Let $X, Y$ be two random variables, with $X$ taking values in $\Bbb R^n$ and $Y$ taking values in $\Bbb R$.
Then we can look at the function $h: \Bbb R^n \to \Bbb R$ given by $$\beta \mapsto \Bbb E[(Y-X^T\beta)^2]$$ It is claimed that the gradient of $h$ is given by $$\nabla h = \Bbb E[2X(X^T\beta-Y)]$$
This seems like a special case of the identity
$$\nabla \Bbb E[f]=\Bbb E [\nabla f]$$
Where the expectation is taken over the mutual distribution of some random variables.
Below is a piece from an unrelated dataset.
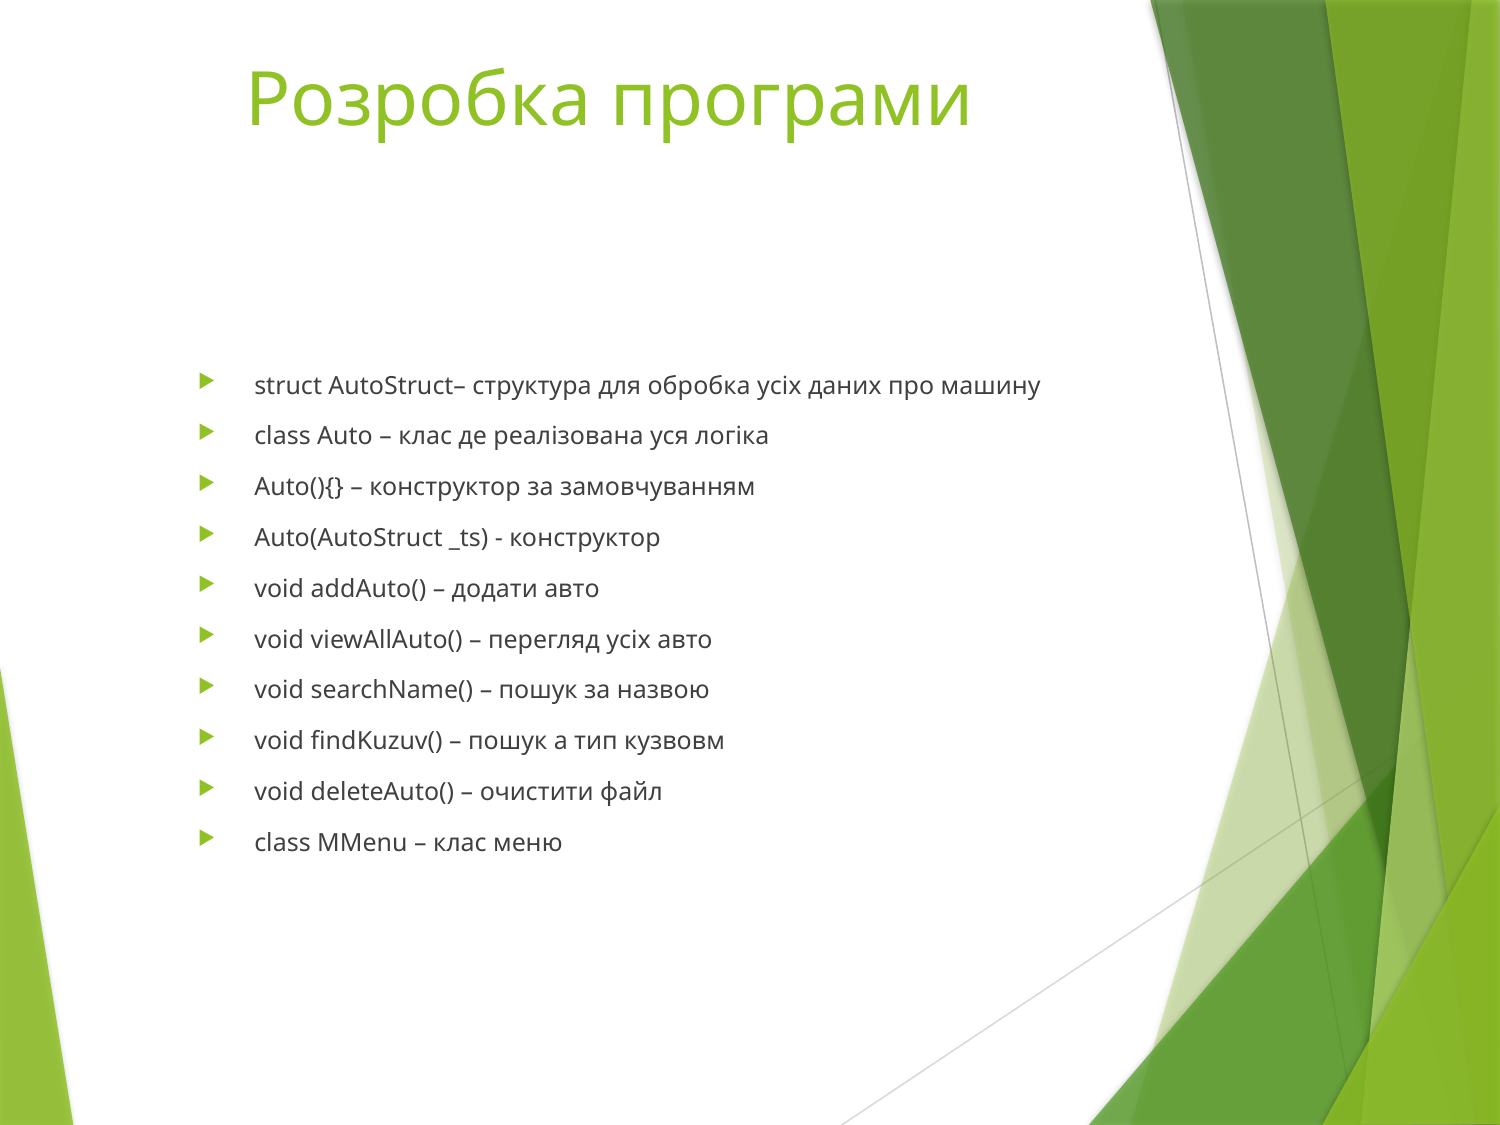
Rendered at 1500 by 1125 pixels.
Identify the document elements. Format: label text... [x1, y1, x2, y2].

Formally, We want the following: Suppose $X_1,...,X_m$ are random variables returning values in some sets $A_i$ with some given mutual probability distribution. Then for every function $f: \Bbb R^n \times \prod A_i \to \Bbb R$, for every $\beta \in \Bbb R^n$ we can form the random variable $f(\beta, X_1,...,X_m)$ and take its expectation. Taking different values of $\beta$ gives rise to a function $\Bbb R^n \to \Bbb R$. We claim that its gradient is equal to the vector obtained by first fixing the values of $X_1,...,X_m$ and taking the gradient of the resulting function $\Bbb R^n \to \Bbb R$, and this gives a random variable returning values in $\Bbb R^n$, for which we can take the expectation.